Benefits — and responsibilities

Potential system-level benefits include:

  • earlier and more accurate diagnosis
  • more targeted, equitable, and cost-effective care
  • improved patient experience and outcomes
  • enhanced data quality for planning and research

However, precision medicine requires intentional policy design to avoid widening inequities.

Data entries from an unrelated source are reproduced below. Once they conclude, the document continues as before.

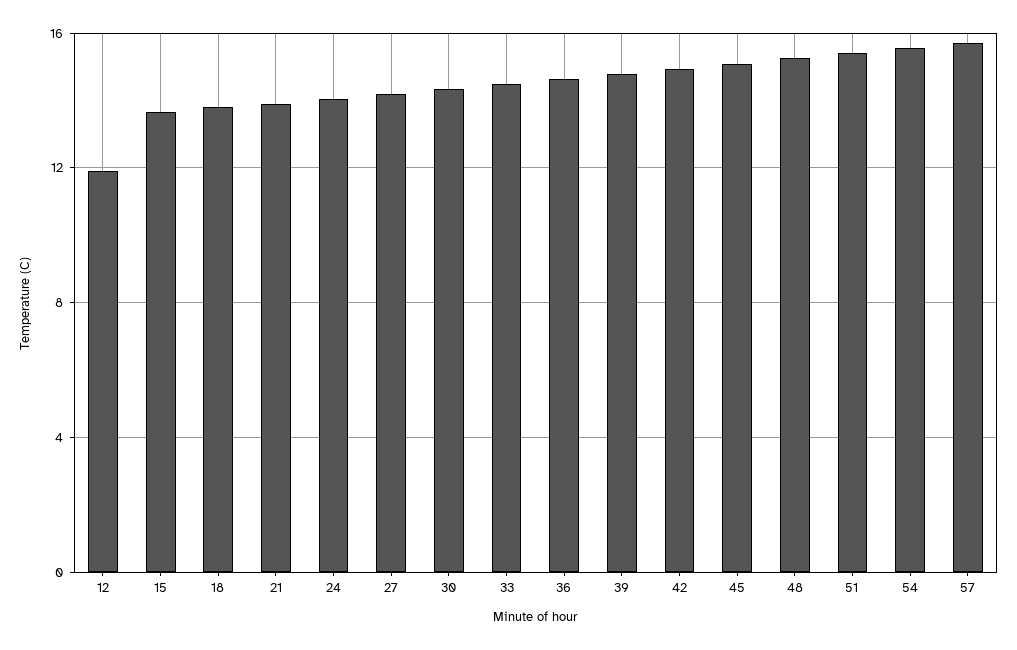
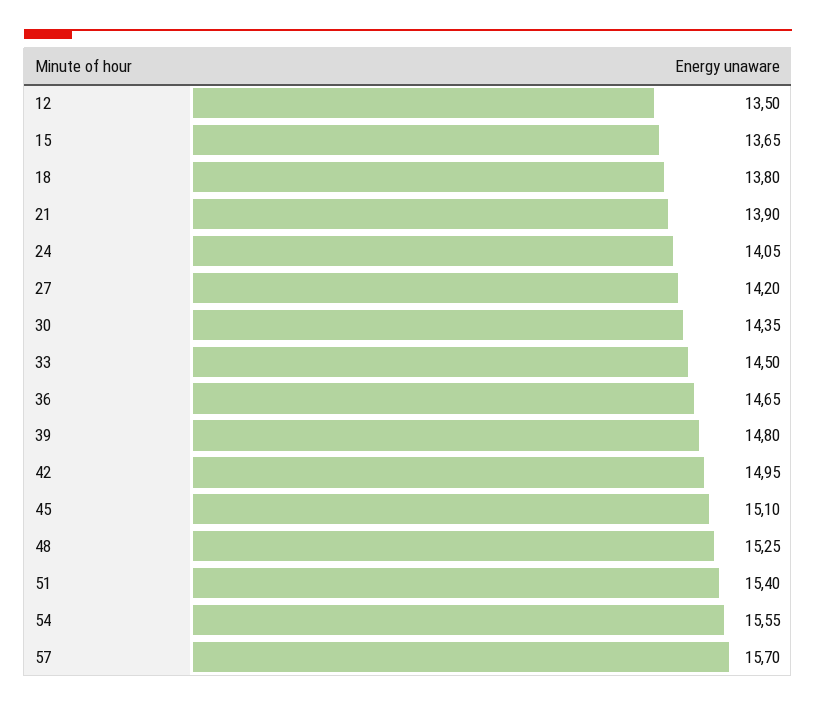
  {
-   "12": 12,
+   "12": 13.5,
    "15": 13.65,
    "18": 13.8,
    "21": 13.9,
    "24": 14.05,
    "27": 14.2,
    "30": 14.35,
    "33": 14.5,
    "36": 14.65,
    "39": 14.8,
    "42": 14.95,
    "45": 15.1,
    "48": 15.25,
    "51": 15.4,
    "54": 15.55,
    "57": 15.7
  }

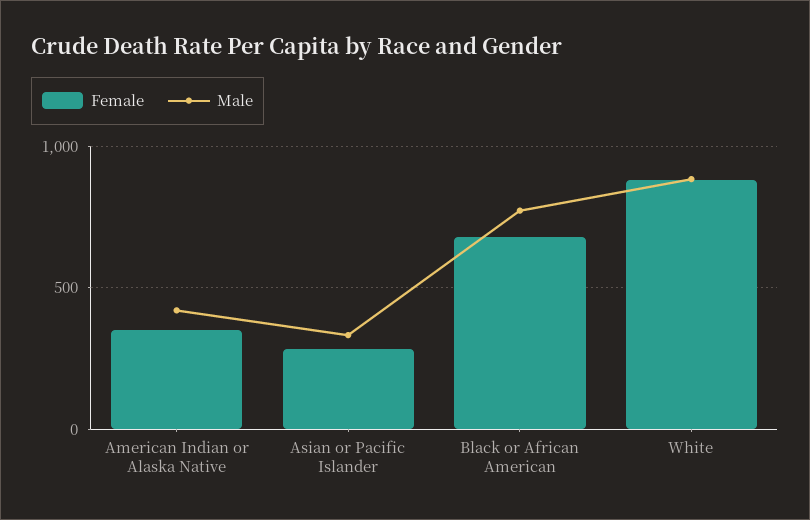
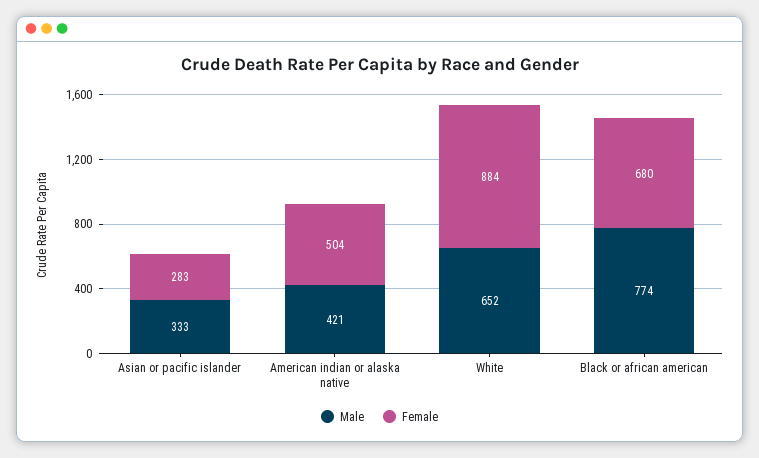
  {
    "Female": {
-     "American Indian or Alaska Native": 350,
+     "American Indian or Alaska Native": 504,
      "Asian or Pacific Islander": 283,
      "Black or African American": 680,
      "White": 884
    },
    "Male": {
      "American Indian or Alaska Native": 421,
      "Asian or Pacific Islander": 333,
      "Black or African American": 774,
-     "White": 900
+     "White": 652
    }
  }

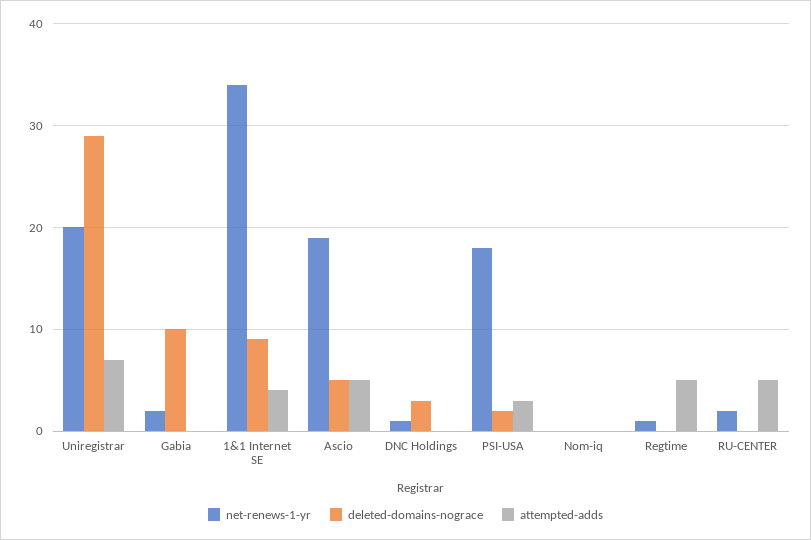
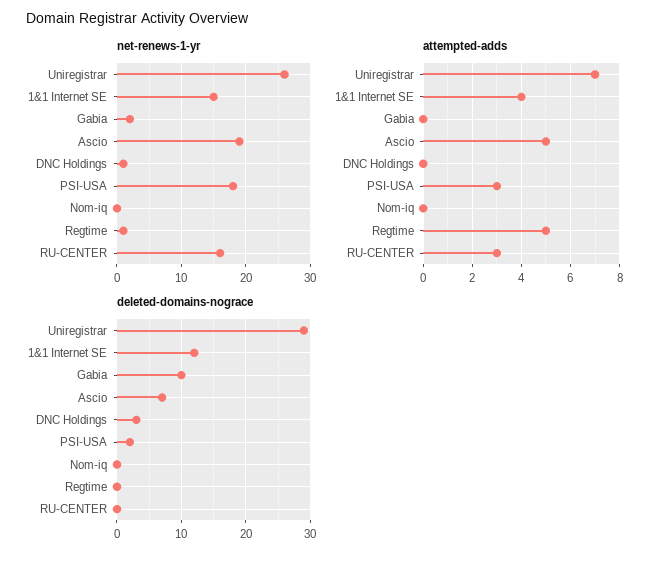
  {
    "net-renews-1-yr": {
-     "Uniregistrar": 20,
+     "Uniregistrar": 26,
      "Gabia": 2,
-     "1&1 Internet SE": 34,
+     "1&1 Internet SE": 15,
      "Ascio": 19,
      "DNC Holdings": 1,
      "PSI-USA": 18,
      "Nom-iq": 0,
      "Regtime": 1,
-     "RU-CENTER": 2
+     "RU-CENTER": 16
    },
    "deleted-domains-nograce": {
      "Uniregistrar": 29,
      "Gabia": 10,
-     "1&1 Internet SE": 9,
+     "1&1 Internet SE": 12,
-     "Ascio": 5,
+     "Ascio": 7,
      "DNC Holdings": 3,
      "PSI-USA": 2,
      "Nom-iq": 0,
      "Regtime": 0,
      "RU-CENTER": 0
    },
    "attempted-adds": {
      "Uniregistrar": 7,
      "Gabia": 0,
      "1&1 Internet SE": 4,
      "Ascio": 5,
      "DNC Holdings": 0,
      "PSI-USA": 3,
      "Nom-iq": 0,
      "Regtime": 5,
-     "RU-CENTER": 5
+     "RU-CENTER": 3
    }
  }

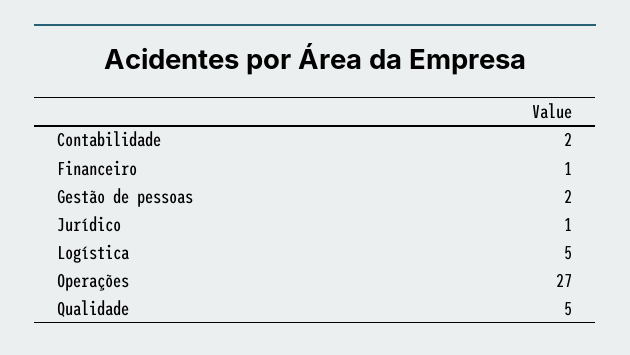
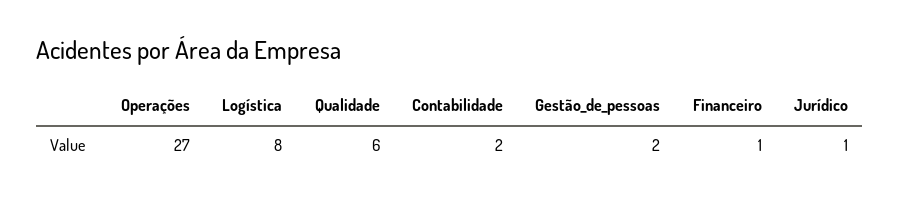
  {
    "Contabilidade": 2,
    "Financeiro": 1,
    "Gestão de pessoas": 2,
    "Jurídico": 1,
-   "Logística": 5,
+   "Logística": 8,
    "Operações": 27,
-   "Qualidade": 5
+   "Qualidade": 6
  }

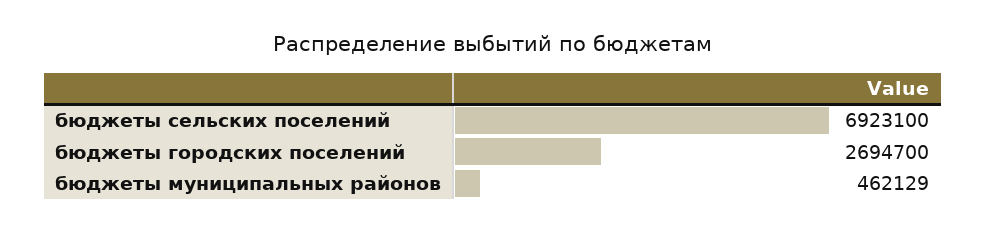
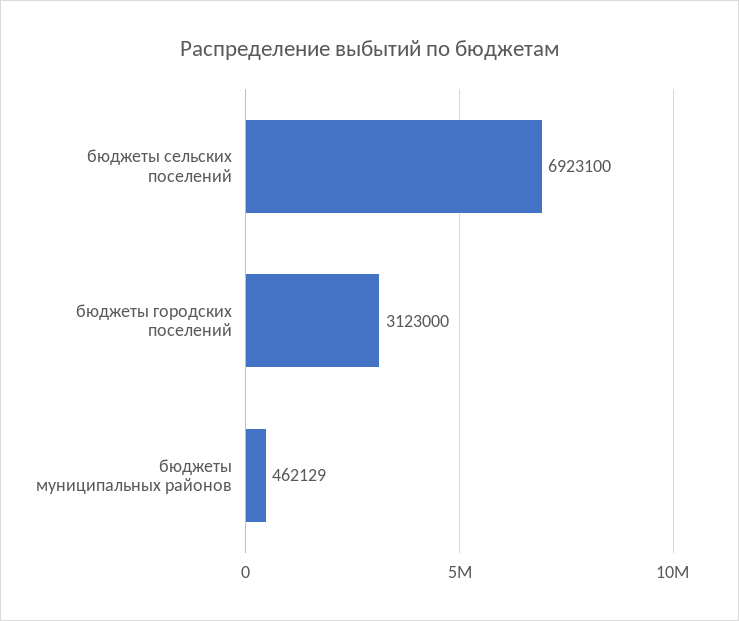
  {
    "бюджеты сельских поселений": 6923100,
-   "бюджеты городских поселений": 2694700,
+   "бюджеты городских поселений": 3123000,
    "бюджеты муниципальных районов": 462129
  }

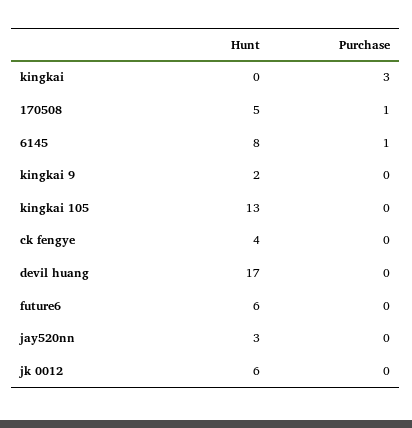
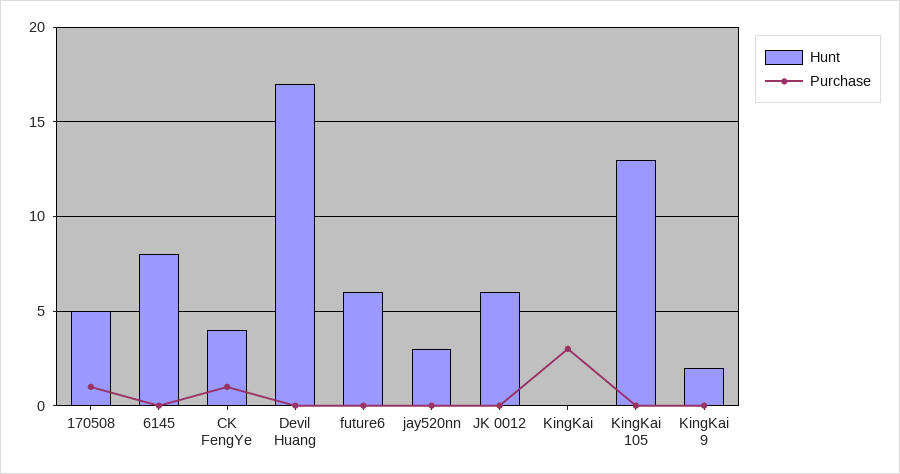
  {
    "Hunt": {
      "kingkai": 0,
      "170508": 5,
      "6145": 8,
      "kingkai 9": 2,
      "kingkai 105": 13,
      "ck fengye": 4,
      "devil huang": 17,
      "future6": 6,
      "jay520nn": 3,
      "jk 0012": 6
    },
    "Purchase": {
      "kingkai": 3,
      "170508": 1,
-     "6145": 1,
+     "6145": 0,
      "kingkai 9": 0,
      "kingkai 105": 0,
-     "ck fengye": 0,
+     "ck fengye": 1,
      "devil huang": 0,
      "future6": 0,
      "jay520nn": 0,
      "jk 0012": 0
    }
  }

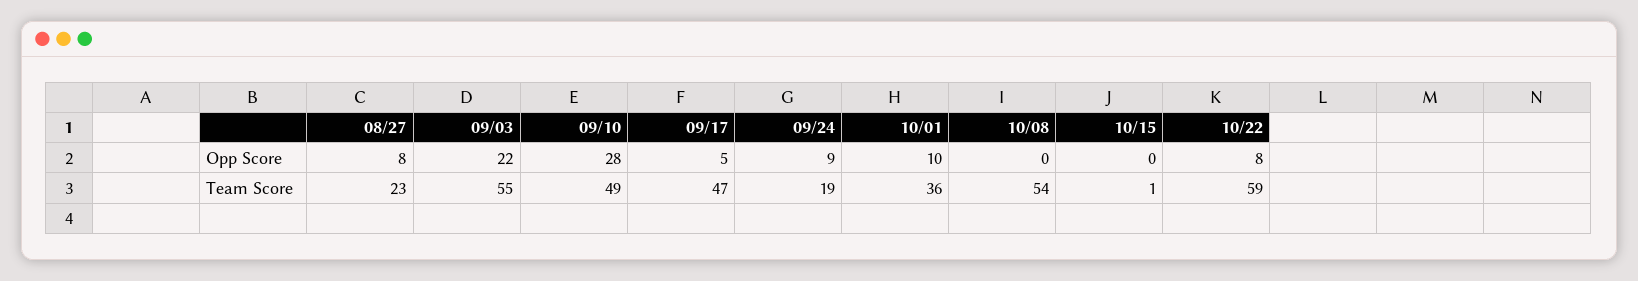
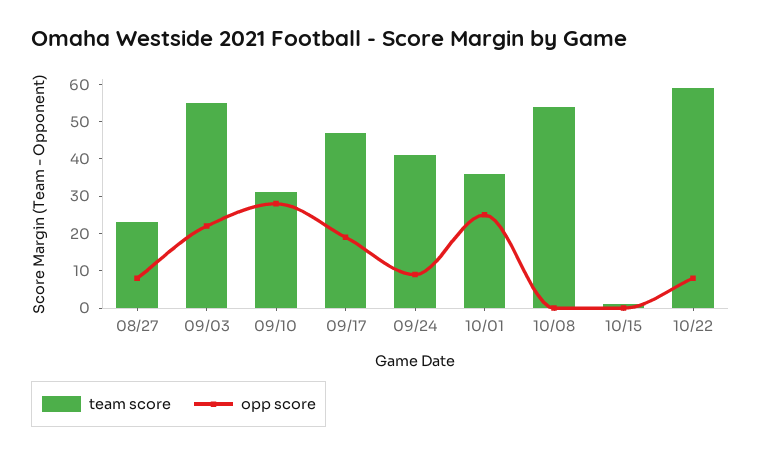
  {
    "Opp Score": {
      "08/27": 8,
      "09/03": 22,
      "09/10": 28,
-     "09/17": 5,
+     "09/17": 20,
      "09/24": 9,
-     "10/01": 10,
+     "10/01": 25,
      "10/08": 0,
      "10/15": 0,
      "10/22": 8
    },
    "Team Score": {
      "08/27": 23,
      "09/03": 55,
-     "09/10": 49,
+     "09/10": 30,
      "09/17": 47,
-     "09/24": 19,
+     "09/24": 40,
      "10/01": 36,
      "10/08": 54,
      "10/15": 1,
      "10/22": 59
    }
  }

Key considerations include:

  • equitable access to testing and specialist services
  • culturally safe engagement and consent processes
  • clear referral pathways and workforce capability
  • privacy and data governance
  • sustainable funding models

Without these safeguards, innovation risks benefitting only those already advantaged within the health system.

Reframing Diabetes for the Future

Positioning diabetes as a shared metabolic outcome with multiple pathways aligns with both scientific evidence and person-centred care.

Rather than replacing current classifications, this perspective enhances them by acknowledging complexity, variation across the life course, and the influence of wider determinants of health.

Language shapes understanding — and understanding shapes care.
By recognising that diabetes does not represent a single entity but multiple biological pathways leading to a shared signal, health systems can deliver care that is more precise, equitable, and responsive to people’s real-world experiences.